About the time that Najib was going to repeal the ISA, around mid-2011, Waythamoorthy started dropping hints that he would return to Malaysia. Around Christmas 2011, he had a large packing crate which virtually blocked his hallway; however, he denied that he was leaving. Then, he left London at the end of July 2012.

Waythamoorthy’s decision to return to Malaysia was not as spontaneous as he would like us to believe.

If Waythamoorthy and Najib had a pact, then Waythamoorthy’s accusations that Pakatan Rakyat had rejected the Hindraf blueprint and had refused to accede several state and parliamentary seats, are a whitewash. Najib and Waythamoorthy probably conspired to exert maximum damage to Pakatan.

Waythamoorthy’s attempts to strike a deal with Pakatan were nothing more than a sham, designed to waste Pakatan’s time and deceive the public.

Britain is one of the most tolerant countries and years in exile in a country which takes racism seriously, has failed to educate Waythamoorthy. His family were subject to racist attacks but these were promptly dealt with by the authorities. Waythamoorthy has failed to learn from his experience and on his return to Malaysia, chooses to fight racism with his brand of racism.

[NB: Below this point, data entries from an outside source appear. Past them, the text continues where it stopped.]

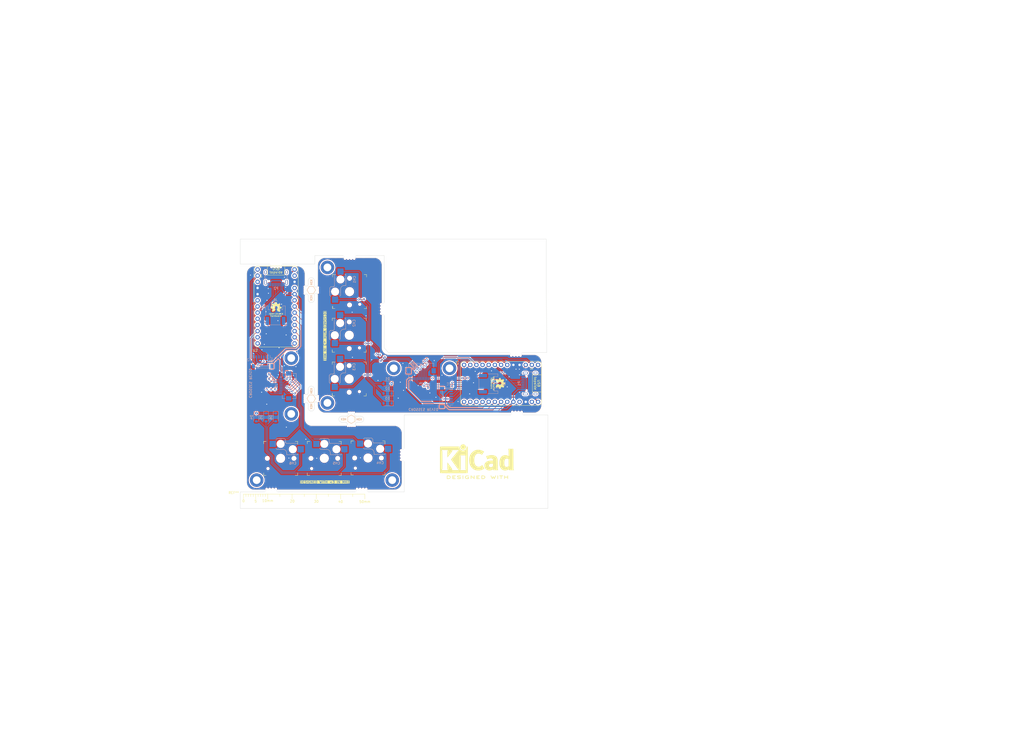
<source format=kicad_pcb>
(kicad_pcb
	(version 20240108)
	(generator "pcbnew")
	(generator_version "8.0")
	(general
		(thickness 1.6)
		(legacy_teardrops no)
	)
	(paper "A3")
	(title_block
		(title "Crosses-Thumbs")
		(date "2025-01-09")
		(rev "11")
		(company "Vincent Franco")
	)
	(layers
		(0 "F.Cu" signal)
		(31 "B.Cu" signal)
		(32 "B.Adhes" user "B.Adhesive")
		(33 "F.Adhes" user "F.Adhesive")
		(34 "B.Paste" user)
		(35 "F.Paste" user)
		(36 "B.SilkS" user "B.Silkscreen")
		(37 "F.SilkS" user "F.Silkscreen")
		(38 "B.Mask" user)
		(39 "F.Mask" user)
		(40 "Dwgs.User" user "User.Drawings")
		(41 "Cmts.User" user "User.Comments")
		(42 "Eco1.User" user "User.Eco1")
		(43 "Eco2.User" user "User.Eco2")
		(44 "Edge.Cuts" user)
		(45 "Margin" user)
		(46 "B.CrtYd" user "B.Courtyard")
		(47 "F.CrtYd" user "F.Courtyard")
		(48 "B.Fab" user)
		(49 "F.Fab" user)
		(50 "User.1" user)
		(51 "User.2" user)
		(52 "User.3" user)
		(53 "User.4" user)
		(54 "User.5" user)
		(55 "User.6" user)
		(56 "User.7" user)
		(57 "User.8" user)
		(58 "User.9" user)
	)
	(setup
		(stackup
			(layer "F.SilkS"
				(type "Top Silk Screen")
			)
			(layer "F.Paste"
				(type "Top Solder Paste")
			)
			(layer "F.Mask"
				(type "Top Solder Mask")
				(thickness 0.01)
			)
			(layer "F.Cu"
				(type "copper")
				(thickness 0.035)
			)
			(layer "dielectric 1"
				(type "core")
				(thickness 1.51)
				(material "FR4")
				(epsilon_r 4.5)
				(loss_tangent 0.02)
			)
			(layer "B.Cu"
				(type "copper")
				(thickness 0.035)
			)
			(layer "B.Mask"
				(type "Bottom Solder Mask")
				(thickness 0.01)
			)
			(layer "B.Paste"
				(type "Bottom Solder Paste")
			)
			(layer "B.SilkS"
				(type "Bottom Silk Screen")
			)
			(copper_finish "HAL lead-free")
			(dielectric_constraints no)
		)
		(pad_to_mask_clearance 0.038)
		(allow_soldermask_bridges_in_footprints no)
		(pcbplotparams
			(layerselection 0x00010fc_ffffffff)
			(plot_on_all_layers_selection 0x0000000_00000000)
			(disableapertmacros no)
			(usegerberextensions no)
			(usegerberattributes yes)
			(usegerberadvancedattributes yes)
			(creategerberjobfile yes)
			(dashed_line_dash_ratio 12.000000)
			(dashed_line_gap_ratio 3.000000)
			(svgprecision 4)
			(plotframeref no)
			(viasonmask no)
			(mode 1)
			(useauxorigin no)
			(hpglpennumber 1)
			(hpglpenspeed 20)
			(hpglpendiameter 15.000000)
			(pdf_front_fp_property_popups yes)
			(pdf_back_fp_property_popups yes)
			(dxfpolygonmode yes)
			(dxfimperialunits yes)
			(dxfusepcbnewfont yes)
			(psnegative no)
			(psa4output no)
			(plotreference yes)
			(plotvalue yes)
			(plotfptext yes)
			(plotinvisibletext no)
			(sketchpadsonfab no)
			(subtractmaskfromsilk no)
			(outputformat 1)
			(mirror no)
			(drillshape 1)
			(scaleselection 1)
			(outputdirectory "")
		)
	)
	(net 0 "")
	(net 1 "GND")
	(net 2 "Net-(D4-A)")
	(net 3 "R-COL2")
	(net 4 "R-COL3")
	(net 5 "Net-(D5-A)")
	(net 6 "Net-(D6-A)")
	(net 7 "R-COL4")
	(net 8 "R-ROW3")
	(net 9 "R-VCC")
	(net 10 "R-MOSI")
	(net 11 "R-MISO")
	(net 12 "R-CS")
	(net 13 "R-SCK")
	(net 14 "R-COL0")
	(net 15 "R-ROW2")
	(net 16 "R-ROW0")
	(net 17 "R-COL1")
	(net 18 "R-ROW1")
	(net 19 "R-DATA")
	(net 20 "unconnected-(P1-SHIELD-PadS1)_3")
	(net 21 "unconnected-(P2-SHIELD-PadS1)_3")
	(net 22 "unconnected-(U1-B0-Pad13)")
	(net 23 "unconnected-(U2-RST-Pad15)")
	(net 24 "unconnected-(P2-SHIELD-PadS1)")
	(net 25 "unconnected-(P2-SHIELD-PadS1)_1")
	(net 26 "unconnected-(P2-SHIELD-PadS1)_2")
	(net 27 "unconnected-(P2-D--PadB7)")
	(net 28 "unconnected-(P2-D--PadA7)")
	(net 29 "R-I2C SCL")
	(net 30 "R-I2C SDA")
	(net 31 "Net-(D1-A)")
	(net 32 "L-COL2")
	(net 33 "Net-(D2-A)")
	(net 34 "L-COL3")
	(net 35 "Net-(D3-A)")
	(net 36 "L-COL4")
	(net 37 "L-ROW3")
	(net 38 "L-CS")
	(net 39 "L-MOSI")
	(net 40 "L-MISO")
	(net 41 "L-VCC")
	(net 42 "L-SCK")
	(net 43 "L-ROW1")
	(net 44 "L-I2C SCL")
	(net 45 "L-COL0")
	(net 46 "L-I2C SDA")
	(net 47 "L-ROW0")
	(net 48 "L-ROW2")
	(net 49 "L-COL1")
	(net 50 "unconnected-(P1-SHIELD-PadS1)")
	(net 51 "unconnected-(P1-D--PadA7)")
	(net 52 "unconnected-(P1-SHIELD-PadS1)_1")
	(net 53 "L-DATA")
	(net 54 "unconnected-(P1-D--PadB7)")
	(net 55 "unconnected-(P1-SHIELD-PadS1)_2")
	(net 56 "unconnected-(U1-RST-Pad15)")
	(net 57 "unconnected-(U2-B0-Pad13)")
	(net 58 "R-ROWH")
	(net 59 "R-COLP")
	(net 60 "L-COLP")
	(net 61 "L-ROWH")
	(net 62 "VBATTL")
	(net 63 "VBATTR")
	(footprint "MountingHole:MountingHole_3.2mm_M3_DIN965_Pad" (layer "F.Cu") (at 160.7 149.75 -90))
	(footprint "PCM_marbastlib-various:mousebites_1mm" (layer "F.Cu") (at 164 185.5 180))
	(footprint "PCM_marbastlib-xp-promicroish:Helios_AH_USBup" (layer "F.Cu") (at 203.66868 155.956924 -90))
	(footprint "PCM_marbastlib-various:mousebites_1mm" (layer "F.Cu") (at 110.25 199.75 90))
	(footprint "PCM_marbastlib-various:mousebites_5p5mm_easysnap" (layer "F.Cu") (at 143.25 168 90))
	(footprint "keyswitches:Kailh_socket_PG1350" (layer "F.Cu") (at 142.39868 136.116924 -90))
	(footprint "Symbol:OSHW-Logo_5.7x6mm_SilkScreen" (layer "F.Cu") (at 112.25 125.52))
	(footprint "keyswitches:Kailh_socket_PG1350" (layer "F.Cu") (at 142.51868 118.126924 -90))
	(footprint "PCM_marbastlib-various:mousebites_1mm" (layer "F.Cu") (at 155.77868 125.276924 180))
	(footprint "PCM_marbastlib-various:mousebites_5p5mm_easysnap" (layer "F.Cu") (at 129.5 162.25))
	(footprint "PCM_marbastlib-various:mousebites_1mm" (layer "F.Cu") (at 211.02868 144.25 -90))
	(footprint "PCM_marbastlib-various:mousebites_1mm" (layer "F.Cu") (at 211.5 168 90))
	(footprint "PCM_marbastlib-various:mousebites_1mm" (layer "F.Cu") (at 147.5 199.75 90))
	(footprint "Symbol:KiCad-Logo2_12mm_SilkScreen" (layer "F.Cu") (at 195 187))
	(footprint "Symbol:OSHW-Logo_5.7x6mm_SilkScreen" (layer "F.Cu") (at 203.66868 155.956924 -90))
	(footprint "keyswitches:Kailh_socket_PG1350"
		(layer "F.Cu")
		(uuid "850bfd01-1c14-4ac9-a0af-e2f2de60a055")
		(at 150.121322 186.721321 180)
		(descr "Kailh \"Choc\" PG1350 keyswitch socket mount")
		(tags "kailh,choc")
		(property "Reference" "CH4"
			(at -4.999999 -2 0)
			(layer "B.SilkS")
			(uuid
... [939937 chars truncated]
</source>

Waythamoorthy sued the British government which he blames for the present-day plight of the Indians in Malaysia. How foolish will Najib look with a member of his cabinet taking this legal stand against the British government? Will Najib force Waythamoorthy to retract the legal claim especially as delicate trade talks with the British concerning arms are ongoing? If Waythamoorthy refuses, will Najib sack him?

Waythamoorthy’s sense of false pride and smug satisfaction at his new role in BN comes at a high price. He has betrayed the Indian community and belittled his brother’s sacrifice in jail. He has sullied the good intentions of the poor Indians who donated to his cause.

Waythamoorthy may be proud to enjoy a seat in Najib’s Cabinet but he does not have the respect of Malaysians, especially the Indians, whom he claims to represent.

Mariam Mokhtar is a FMT colum

  1. #1 by worldpress on Sunday, 19 May 2013 - 11:00 pm

    It need loyalty like dog to get in

  2. #2 by sheriff singh on Monday, 20 May 2013 - 1:40 am

    I say again. Parliament has not yet met.

    Not one of the 222 MPs-elect has been formally sworn in to serve as a MP. So how can any one of them then be sworn in as Minister or Deputy Minister ?

    Unless specifically provided for under the Constitution and the law, their appointments are questionable maybe even illegal.

  3. #3 by sheriff singh on Monday, 20 May 2013 - 1:53 am

    ”…..Najib’s feckless and uninspiring cabinet…”

    To the rural folks that elected them in, this is their ‘Dream Team’.

  4. #4 by TheOwl711 on Monday, 20 May 2013 - 4:50 am

    Najib truly enjoys using the back door. Ask Altantuya. If he wants to make me a senator and a minister in the PMD I would politely decline (haha not that he would). Why? Bcs I can’t work with dishonest people who have no principles,who lie,cheat and plunder and yet says “I love my country” but you bleed her dry;people whose words cannot be believed for even one second. You gotta be a yes-man all the time. I would be stress out! Truly.